TechnonesiaID - Update AI Google Chrome otomatis menjadi perbincangan hangat di kalangan pemerhati teknologi setelah terungkap mengunduh data berukuran besar secara diam-diam. Google dilaporkan telah menanamkan model kecerdasan buatan (AI) sebesar 4GB ke dalam perangkat pengguna tanpa memberikan notifikasi atau meminta persetujuan terlebih dahulu. Langkah ini memicu kekhawatiran terkait transparansi dan penggunaan sumber daya perangkat secara sepihak.
Temuan mengejutkan ini pertama kali mencuat melalui laporan peneliti keamanan ternama, Alexander Hanff, yang juga dikenal dengan nama ThatPrivacyGuy. Dalam investigasinya, Hanff menemukan bahwa Chrome secara otomatis menginstal model AI bernama Gemini Nano. File tersebut tersimpan dengan nama “weights.bin” di dalam folder khusus pada profil pengguna browser tersebut.
Proses unduhan ini terdeteksi berada dalam direktori folder OptGuideOnDeviceModel. Berdasarkan data dari situs keamanan MalwareBytes, Google menjalankan mekanisme ini secara otomatis begitu sistem mendeteksi bahwa perangkat pengguna memenuhi spesifikasi hardware tertentu. Hal inilah yang menyebabkan banyak pengguna tidak menyadari bahwa ruang penyimpanan mereka telah berkurang secara signifikan akibat Update AI Google Chrome otomatis tersebut.
Baca Juga
Advertisement
Dampak Update AI Google Chrome Otomatis pada Bandwidth
Masalah utama yang muncul dari Update AI Google Chrome otomatis ini adalah ukuran filenya yang mencapai 4GB. Bagi pengguna yang memiliki koneksi internet terbatas atau menggunakan kuota meteran (metered connection), unduhan sebesar ini tentu sangat merugikan. Selain menghabiskan kuota, proses unduhan di latar belakang juga dapat memperlambat koneksi internet untuk aktivitas lainnya.
Banyak pengguna yang menggunakan koneksi tethering dari ponsel pintar merasa kecolongan dengan aktivitas tersembunyi ini. Tanpa adanya indikator progres unduhan, pengguna tidak memiliki kesempatan untuk menunda atau membatalkan proses tersebut. Hal ini dianggap sebagai langkah agresif dari Google dalam mendorong adopsi teknologi AI mereka ke tingkat konsumen luas.

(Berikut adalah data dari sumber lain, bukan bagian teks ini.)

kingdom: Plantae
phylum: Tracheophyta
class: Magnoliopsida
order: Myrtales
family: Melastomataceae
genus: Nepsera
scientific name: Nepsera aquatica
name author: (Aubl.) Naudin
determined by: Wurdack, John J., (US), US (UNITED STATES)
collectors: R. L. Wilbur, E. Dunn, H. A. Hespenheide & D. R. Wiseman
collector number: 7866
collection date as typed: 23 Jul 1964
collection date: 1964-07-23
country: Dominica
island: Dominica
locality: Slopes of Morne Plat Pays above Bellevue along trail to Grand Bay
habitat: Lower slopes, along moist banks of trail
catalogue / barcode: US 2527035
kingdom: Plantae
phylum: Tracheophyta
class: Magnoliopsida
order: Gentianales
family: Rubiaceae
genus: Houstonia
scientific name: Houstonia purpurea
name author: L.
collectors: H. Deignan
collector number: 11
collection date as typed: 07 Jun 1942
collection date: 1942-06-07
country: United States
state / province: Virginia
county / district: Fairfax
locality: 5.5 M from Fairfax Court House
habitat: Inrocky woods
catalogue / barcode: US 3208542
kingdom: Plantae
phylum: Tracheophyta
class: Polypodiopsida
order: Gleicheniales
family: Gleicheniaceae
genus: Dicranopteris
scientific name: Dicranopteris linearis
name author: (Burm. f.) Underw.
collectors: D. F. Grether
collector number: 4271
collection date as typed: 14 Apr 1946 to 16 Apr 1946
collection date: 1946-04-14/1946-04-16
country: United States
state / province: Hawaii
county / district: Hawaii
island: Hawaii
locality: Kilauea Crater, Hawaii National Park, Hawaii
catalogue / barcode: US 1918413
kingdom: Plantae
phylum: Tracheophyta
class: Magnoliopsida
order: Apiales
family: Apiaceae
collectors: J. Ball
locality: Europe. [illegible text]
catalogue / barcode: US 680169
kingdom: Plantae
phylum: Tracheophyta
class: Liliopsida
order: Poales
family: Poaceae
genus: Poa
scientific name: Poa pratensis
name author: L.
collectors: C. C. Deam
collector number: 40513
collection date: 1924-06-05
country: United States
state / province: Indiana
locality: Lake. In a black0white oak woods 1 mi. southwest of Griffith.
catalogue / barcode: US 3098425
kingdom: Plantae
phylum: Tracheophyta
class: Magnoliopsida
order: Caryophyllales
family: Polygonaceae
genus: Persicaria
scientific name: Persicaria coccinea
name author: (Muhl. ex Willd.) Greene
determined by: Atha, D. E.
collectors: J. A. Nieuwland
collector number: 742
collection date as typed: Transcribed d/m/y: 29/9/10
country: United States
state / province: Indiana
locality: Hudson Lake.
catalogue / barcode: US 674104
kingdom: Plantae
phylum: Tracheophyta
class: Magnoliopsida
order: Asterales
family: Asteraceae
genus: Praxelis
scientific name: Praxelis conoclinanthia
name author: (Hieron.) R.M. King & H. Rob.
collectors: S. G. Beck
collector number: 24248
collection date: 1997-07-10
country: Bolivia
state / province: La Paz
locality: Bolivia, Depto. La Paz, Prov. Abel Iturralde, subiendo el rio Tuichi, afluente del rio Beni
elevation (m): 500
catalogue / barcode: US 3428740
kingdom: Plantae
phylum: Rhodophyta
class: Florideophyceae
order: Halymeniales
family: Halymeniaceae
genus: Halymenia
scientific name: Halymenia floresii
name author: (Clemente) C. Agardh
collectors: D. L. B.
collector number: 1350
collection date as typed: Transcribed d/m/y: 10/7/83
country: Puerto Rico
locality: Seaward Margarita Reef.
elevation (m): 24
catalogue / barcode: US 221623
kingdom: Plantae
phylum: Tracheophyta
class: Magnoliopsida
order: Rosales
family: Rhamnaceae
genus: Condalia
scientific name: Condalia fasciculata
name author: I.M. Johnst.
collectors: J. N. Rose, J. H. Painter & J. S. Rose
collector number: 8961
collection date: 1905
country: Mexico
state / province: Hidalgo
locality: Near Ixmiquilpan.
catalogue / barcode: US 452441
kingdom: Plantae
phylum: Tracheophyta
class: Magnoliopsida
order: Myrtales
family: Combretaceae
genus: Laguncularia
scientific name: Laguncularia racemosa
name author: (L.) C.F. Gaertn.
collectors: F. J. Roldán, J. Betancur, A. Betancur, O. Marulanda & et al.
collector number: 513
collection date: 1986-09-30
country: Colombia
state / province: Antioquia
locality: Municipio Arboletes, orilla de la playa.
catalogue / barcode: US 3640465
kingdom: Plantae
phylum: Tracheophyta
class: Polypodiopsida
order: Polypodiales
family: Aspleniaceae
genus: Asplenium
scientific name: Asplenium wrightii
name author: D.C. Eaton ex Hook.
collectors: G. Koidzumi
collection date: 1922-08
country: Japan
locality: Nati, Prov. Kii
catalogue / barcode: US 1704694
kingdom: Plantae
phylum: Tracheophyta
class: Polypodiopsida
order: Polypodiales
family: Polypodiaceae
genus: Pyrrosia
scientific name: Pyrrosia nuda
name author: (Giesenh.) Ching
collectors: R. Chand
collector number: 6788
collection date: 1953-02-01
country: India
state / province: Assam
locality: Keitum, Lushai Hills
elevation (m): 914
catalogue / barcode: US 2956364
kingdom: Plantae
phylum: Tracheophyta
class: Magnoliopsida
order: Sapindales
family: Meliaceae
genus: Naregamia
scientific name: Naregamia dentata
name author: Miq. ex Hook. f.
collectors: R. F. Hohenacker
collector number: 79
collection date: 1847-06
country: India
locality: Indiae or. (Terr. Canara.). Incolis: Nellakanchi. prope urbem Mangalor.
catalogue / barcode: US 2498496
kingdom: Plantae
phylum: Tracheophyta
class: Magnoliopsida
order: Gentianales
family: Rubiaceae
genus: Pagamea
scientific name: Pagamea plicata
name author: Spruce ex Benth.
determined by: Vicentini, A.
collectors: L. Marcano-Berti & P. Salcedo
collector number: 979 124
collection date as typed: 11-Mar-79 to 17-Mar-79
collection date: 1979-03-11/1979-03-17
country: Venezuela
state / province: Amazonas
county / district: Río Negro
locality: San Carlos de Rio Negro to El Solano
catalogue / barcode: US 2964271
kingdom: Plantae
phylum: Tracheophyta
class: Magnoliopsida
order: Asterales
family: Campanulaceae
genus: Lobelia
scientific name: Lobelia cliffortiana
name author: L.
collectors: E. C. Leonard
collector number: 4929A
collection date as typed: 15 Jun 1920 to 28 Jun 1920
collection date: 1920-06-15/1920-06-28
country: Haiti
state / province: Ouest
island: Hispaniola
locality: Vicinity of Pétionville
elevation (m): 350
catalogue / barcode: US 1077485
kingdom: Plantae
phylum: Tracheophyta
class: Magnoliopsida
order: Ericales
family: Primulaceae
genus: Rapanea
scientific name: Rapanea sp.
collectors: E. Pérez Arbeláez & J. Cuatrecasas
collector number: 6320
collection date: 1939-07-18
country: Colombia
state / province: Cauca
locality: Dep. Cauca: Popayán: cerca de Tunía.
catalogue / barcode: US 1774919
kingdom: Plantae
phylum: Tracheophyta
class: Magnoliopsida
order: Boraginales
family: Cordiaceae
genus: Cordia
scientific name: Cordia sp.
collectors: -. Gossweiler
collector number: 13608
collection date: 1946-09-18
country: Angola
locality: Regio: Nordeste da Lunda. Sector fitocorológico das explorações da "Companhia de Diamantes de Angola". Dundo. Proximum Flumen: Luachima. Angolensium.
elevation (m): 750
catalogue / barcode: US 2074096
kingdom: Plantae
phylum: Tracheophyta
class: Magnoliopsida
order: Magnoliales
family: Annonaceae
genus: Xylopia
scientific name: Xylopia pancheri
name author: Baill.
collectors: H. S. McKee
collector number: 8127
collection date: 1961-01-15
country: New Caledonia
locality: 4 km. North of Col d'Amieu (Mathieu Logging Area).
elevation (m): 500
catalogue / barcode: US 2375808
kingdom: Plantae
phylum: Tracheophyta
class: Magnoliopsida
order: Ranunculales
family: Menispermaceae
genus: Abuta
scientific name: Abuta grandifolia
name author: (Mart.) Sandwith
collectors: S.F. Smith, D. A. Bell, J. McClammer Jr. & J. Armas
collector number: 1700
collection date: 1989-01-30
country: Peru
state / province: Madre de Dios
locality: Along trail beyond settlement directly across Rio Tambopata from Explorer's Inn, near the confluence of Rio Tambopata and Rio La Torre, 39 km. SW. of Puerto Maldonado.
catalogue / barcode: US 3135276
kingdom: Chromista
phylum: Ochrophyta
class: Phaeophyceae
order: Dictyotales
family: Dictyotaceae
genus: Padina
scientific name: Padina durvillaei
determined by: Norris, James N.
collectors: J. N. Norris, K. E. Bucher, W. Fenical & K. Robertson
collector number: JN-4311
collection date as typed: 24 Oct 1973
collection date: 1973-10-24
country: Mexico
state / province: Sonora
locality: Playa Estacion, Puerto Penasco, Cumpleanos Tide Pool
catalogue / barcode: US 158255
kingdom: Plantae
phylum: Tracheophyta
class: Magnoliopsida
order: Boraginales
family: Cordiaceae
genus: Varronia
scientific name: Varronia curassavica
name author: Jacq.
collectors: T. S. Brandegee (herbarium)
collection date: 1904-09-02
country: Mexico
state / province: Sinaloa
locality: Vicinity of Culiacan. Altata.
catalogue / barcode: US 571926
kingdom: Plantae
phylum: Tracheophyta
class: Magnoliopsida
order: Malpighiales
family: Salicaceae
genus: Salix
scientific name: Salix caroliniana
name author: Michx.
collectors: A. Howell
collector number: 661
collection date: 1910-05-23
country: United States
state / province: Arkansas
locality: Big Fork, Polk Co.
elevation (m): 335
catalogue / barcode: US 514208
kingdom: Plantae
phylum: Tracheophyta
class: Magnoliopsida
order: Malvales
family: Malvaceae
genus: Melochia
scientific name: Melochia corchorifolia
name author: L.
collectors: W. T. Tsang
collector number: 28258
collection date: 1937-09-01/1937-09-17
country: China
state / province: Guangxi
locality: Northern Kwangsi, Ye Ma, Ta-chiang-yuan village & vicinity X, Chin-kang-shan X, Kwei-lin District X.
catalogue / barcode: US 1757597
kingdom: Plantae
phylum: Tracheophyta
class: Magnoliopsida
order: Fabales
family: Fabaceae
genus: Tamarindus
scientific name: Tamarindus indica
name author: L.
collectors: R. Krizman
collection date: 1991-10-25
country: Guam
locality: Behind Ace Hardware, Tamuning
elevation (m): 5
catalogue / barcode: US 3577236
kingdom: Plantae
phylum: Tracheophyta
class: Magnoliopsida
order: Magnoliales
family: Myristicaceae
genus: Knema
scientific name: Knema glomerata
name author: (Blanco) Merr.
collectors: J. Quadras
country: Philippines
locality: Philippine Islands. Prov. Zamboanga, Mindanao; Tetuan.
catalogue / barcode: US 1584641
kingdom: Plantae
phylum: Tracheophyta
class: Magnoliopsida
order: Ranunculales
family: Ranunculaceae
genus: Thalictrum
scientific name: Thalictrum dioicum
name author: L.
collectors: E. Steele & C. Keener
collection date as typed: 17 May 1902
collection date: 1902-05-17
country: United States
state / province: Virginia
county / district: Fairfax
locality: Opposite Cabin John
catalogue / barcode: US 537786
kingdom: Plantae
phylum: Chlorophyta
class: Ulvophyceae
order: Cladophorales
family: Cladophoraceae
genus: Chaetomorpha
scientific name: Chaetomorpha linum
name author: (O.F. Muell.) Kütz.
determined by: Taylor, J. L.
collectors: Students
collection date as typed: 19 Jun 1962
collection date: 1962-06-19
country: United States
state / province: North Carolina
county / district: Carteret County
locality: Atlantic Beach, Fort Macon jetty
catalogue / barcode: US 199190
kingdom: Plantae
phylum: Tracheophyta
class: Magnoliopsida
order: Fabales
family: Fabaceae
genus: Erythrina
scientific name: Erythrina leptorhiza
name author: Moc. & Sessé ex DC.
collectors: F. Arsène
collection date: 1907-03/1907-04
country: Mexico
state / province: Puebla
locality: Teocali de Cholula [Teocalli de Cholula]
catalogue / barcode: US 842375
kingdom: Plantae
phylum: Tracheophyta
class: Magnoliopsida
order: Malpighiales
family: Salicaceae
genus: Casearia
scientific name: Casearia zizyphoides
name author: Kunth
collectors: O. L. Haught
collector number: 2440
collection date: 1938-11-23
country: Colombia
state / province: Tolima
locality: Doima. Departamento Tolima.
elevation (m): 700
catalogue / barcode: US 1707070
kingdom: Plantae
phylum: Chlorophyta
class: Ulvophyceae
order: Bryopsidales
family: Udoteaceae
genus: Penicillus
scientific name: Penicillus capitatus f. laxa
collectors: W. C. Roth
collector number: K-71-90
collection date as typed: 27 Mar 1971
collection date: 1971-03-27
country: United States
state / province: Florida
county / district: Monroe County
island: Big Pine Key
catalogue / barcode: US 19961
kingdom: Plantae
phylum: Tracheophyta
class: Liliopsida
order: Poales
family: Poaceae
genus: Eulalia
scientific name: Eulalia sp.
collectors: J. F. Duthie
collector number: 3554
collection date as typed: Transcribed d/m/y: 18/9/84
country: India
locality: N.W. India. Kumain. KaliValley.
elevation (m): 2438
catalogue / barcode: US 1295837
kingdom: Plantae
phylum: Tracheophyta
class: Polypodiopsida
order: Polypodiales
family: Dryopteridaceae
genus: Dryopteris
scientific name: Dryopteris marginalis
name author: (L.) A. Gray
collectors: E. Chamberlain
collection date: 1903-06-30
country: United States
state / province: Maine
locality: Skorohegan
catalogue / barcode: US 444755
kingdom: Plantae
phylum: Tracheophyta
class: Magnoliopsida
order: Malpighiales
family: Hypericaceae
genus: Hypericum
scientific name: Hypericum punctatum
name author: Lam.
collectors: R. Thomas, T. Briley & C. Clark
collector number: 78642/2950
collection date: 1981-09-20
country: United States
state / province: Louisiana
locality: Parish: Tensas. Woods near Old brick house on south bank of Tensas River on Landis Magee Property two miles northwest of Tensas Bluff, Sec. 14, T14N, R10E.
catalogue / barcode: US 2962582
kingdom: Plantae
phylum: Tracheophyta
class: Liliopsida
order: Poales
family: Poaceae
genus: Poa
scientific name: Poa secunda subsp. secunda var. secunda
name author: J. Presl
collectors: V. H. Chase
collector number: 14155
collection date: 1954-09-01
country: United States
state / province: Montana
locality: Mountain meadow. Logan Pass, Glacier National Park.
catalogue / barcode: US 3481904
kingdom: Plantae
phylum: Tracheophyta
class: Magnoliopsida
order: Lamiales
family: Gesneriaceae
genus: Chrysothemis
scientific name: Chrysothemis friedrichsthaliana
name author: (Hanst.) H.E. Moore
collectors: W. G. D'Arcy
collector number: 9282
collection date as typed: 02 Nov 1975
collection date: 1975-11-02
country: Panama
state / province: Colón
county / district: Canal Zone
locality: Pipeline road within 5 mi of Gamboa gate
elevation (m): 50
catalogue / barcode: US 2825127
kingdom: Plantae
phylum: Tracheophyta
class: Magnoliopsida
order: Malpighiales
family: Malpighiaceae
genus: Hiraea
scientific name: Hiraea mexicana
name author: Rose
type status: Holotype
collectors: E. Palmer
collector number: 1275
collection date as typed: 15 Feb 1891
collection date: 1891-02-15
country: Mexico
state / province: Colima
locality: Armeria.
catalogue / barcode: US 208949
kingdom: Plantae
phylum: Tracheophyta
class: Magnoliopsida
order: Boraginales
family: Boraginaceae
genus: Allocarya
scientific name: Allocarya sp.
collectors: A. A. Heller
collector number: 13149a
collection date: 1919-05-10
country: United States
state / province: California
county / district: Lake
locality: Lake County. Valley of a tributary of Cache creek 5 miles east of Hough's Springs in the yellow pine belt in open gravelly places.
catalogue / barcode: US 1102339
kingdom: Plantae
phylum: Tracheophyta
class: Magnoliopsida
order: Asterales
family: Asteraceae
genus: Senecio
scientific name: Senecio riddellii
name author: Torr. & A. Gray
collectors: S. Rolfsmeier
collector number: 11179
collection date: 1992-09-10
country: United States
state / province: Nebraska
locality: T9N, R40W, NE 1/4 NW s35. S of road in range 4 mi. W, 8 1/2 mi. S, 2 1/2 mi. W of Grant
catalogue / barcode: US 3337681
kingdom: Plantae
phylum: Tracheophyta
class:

Selain masalah kuota, penyimpanan lokal juga menjadi sorotan. Laptop dengan kapasitas SSD yang terbatas akan langsung merasakan dampak dari file sebesar 4GB ini. Terlebih lagi, laporan menyebutkan bahwa file ini memiliki sifat persistensi yang tinggi. Jika pengguna menemukan file tersebut dan menghapusnya secara manual, browser akan segera melakukan Update AI Google Chrome otomatis kembali untuk memulihkan file yang hilang.
Baca Juga
Advertisement
Mengenal Gemini Nano dan Fitur AI di Browser
Gemini Nano merupakan model bahasa besar (LLM) versi efisien milik Google yang dirancang khusus untuk berjalan langsung di perangkat (on-device). Google menyematkan model ini untuk mendukung berbagai fitur cerdas terbaru di dalam ekosistem Chrome. Beberapa fitur tersebut mencakup “Help me write” untuk membantu menyusun teks, hingga sistem pendeteksi penipuan (scam) yang lebih canggih.
Pemanfaatan Update AI Google Chrome otomatis ini juga mencakup Summarizer API. Fitur ini memungkinkan pengembang situs web untuk menyajikan ringkasan konten secara instan langsung dari browser tanpa harus mengirim data ke server luar. Secara teori, pemrosesan lokal ini bertujuan untuk meningkatkan privasi karena data tidak perlu meninggalkan perangkat pengguna.
Namun, klaim privasi ini mendapat tantangan dari para pakar hukum di Uni Eropa. Alexander Hanff menilai bahwa praktik instalasi otomatis tanpa izin ini berpotensi melanggar regulasi ketat seperti GDPR dan ePrivacy Directive. Aturan tersebut mewajibkan perusahaan teknologi untuk bersikap transparan dan mendapatkan persetujuan eksplisit sebelum menyimpan data atau menjalankan perangkat lunak tertentu di perangkat milik pengguna.
Baca Juga
Advertisement
Cara Cek Update AI Google Chrome Otomatis di Perangkat Anda
Bagi Anda yang ingin memastikan apakah perangkat sudah terjangkit pembaruan tersembunyi ini, ada cara mudah untuk memeriksanya. Pengguna sistem operasi Windows dapat membuka File Explorer dan mengetikkan alamat %LOCALAPPDATA%GoogleChromeUser Data di kolom navigasi atas. Jika Anda menemukan folder dengan nama OptGuideOnDeviceModel, berarti Update AI Google Chrome otomatis telah berjalan di laptop Anda.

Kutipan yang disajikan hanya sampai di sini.